I've had somewhat positive experience when I mention that I've led groups online, whether it's roleplaying groups, forums, or the like. Just make it very basic: manage a group of fifty people, provide insight into mechanics for a smaller group of twenty or so, offer guidance, delegate authority. With how tech-savvy we're supposed to be these days, combining leadership skills with online knowledge looks good.
Hell, it helped me get into a federal military academy eight years ago! However, mine was noting that I managed a group of writers across four continents and in twenty-something countries. Put in those terms, it sounds better than saying that I managed a roleplaying group for Warhammer 40,000!
I've always treated Wow in the Workplace like "fight club".
First 2 rules are you don't talk about it.
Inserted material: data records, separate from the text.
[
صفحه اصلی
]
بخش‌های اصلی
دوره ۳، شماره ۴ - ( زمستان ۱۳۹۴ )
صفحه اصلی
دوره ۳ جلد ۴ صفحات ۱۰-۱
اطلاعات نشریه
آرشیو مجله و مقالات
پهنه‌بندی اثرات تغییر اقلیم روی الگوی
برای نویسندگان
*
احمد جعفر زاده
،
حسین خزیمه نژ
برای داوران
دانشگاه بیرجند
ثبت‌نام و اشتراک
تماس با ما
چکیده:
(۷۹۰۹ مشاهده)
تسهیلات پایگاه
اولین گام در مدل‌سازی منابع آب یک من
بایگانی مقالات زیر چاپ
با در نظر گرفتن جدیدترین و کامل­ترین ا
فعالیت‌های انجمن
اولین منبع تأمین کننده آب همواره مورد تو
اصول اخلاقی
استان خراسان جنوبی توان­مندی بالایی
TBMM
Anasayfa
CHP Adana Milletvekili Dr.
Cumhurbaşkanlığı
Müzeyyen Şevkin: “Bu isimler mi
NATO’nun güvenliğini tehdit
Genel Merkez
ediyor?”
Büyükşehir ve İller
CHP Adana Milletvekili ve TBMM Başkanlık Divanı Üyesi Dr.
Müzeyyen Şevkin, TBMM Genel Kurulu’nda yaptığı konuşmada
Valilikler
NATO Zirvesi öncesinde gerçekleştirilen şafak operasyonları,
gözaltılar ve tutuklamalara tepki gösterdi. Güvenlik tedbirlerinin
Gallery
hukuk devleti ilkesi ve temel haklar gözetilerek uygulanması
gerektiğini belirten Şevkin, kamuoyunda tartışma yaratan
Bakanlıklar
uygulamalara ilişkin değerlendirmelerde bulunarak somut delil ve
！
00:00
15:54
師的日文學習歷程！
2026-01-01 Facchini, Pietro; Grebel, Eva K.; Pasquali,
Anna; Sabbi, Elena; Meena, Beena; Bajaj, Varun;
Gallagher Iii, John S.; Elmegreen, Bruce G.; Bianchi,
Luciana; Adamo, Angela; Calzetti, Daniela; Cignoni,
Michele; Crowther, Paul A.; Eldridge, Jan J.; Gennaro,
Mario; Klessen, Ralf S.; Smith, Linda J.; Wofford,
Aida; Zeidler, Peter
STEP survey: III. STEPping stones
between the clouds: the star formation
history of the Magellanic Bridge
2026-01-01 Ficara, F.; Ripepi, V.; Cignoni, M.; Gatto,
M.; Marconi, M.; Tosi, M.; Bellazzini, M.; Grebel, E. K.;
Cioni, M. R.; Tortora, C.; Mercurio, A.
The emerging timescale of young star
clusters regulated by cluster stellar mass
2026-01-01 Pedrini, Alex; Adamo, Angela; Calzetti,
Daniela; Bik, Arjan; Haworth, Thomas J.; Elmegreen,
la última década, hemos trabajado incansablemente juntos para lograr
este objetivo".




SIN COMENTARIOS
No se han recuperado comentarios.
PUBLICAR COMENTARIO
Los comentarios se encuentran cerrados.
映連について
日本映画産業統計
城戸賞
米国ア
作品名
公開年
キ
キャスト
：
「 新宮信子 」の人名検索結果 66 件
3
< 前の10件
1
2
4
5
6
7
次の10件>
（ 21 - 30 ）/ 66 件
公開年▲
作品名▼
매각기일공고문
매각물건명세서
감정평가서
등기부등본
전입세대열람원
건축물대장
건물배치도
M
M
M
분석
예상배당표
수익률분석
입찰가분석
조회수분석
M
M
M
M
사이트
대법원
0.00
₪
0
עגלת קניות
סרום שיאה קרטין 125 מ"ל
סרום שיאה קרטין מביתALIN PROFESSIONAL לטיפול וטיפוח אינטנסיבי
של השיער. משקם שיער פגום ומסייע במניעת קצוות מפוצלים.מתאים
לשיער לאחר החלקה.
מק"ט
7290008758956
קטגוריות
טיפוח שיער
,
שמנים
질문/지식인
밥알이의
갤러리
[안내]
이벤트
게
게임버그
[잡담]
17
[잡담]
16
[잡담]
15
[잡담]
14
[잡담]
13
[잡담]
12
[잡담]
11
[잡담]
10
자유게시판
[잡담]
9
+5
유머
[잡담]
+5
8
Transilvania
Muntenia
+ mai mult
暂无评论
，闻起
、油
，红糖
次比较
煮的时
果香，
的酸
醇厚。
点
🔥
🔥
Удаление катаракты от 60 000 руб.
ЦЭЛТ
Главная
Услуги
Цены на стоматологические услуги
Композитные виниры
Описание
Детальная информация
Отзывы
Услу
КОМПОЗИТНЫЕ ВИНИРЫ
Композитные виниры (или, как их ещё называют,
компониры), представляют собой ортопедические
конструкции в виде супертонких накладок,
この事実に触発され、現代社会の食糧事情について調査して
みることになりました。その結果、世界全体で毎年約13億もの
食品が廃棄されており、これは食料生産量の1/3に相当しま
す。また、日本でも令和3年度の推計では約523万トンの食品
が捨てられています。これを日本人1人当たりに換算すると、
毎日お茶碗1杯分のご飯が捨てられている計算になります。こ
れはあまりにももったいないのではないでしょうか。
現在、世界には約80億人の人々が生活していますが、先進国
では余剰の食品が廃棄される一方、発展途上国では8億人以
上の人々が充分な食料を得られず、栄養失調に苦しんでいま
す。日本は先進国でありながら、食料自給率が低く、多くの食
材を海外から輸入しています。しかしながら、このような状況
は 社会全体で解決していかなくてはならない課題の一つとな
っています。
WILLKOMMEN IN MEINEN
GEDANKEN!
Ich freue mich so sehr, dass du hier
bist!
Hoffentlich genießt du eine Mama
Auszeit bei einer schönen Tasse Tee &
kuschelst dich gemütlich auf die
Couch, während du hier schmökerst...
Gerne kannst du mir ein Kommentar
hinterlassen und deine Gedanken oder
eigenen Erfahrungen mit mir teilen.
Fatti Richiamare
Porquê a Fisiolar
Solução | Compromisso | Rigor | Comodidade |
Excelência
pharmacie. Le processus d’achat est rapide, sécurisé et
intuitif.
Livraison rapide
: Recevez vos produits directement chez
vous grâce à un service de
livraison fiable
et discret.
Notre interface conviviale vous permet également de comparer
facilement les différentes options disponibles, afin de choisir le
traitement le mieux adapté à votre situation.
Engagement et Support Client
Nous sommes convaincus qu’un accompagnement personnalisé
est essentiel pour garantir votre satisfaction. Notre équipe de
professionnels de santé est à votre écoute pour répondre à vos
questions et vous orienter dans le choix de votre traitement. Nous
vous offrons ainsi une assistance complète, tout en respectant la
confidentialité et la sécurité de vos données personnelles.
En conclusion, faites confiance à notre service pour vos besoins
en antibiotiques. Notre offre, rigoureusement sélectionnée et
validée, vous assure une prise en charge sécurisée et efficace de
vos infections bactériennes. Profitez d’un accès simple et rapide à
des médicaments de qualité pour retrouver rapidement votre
Most people don't get it. While it is still becoming more and more main stream, there are still many who veiw it with a hint of stigma. I'd wait until after you ae hired for the group to find out you are a wow-nerd. Besides if they know you play wow you can never call in sick on release days with wow-itis b/c they know why you are gone. :)
I think you can actually use text like this in a resume. But do focus on the parts that you can port to the "real world": coaching, recruiting, organizing, problem solving...
It would then be put in the same section as coaching a soccer team.
I do go with Rohan, you should skip the game-specifics.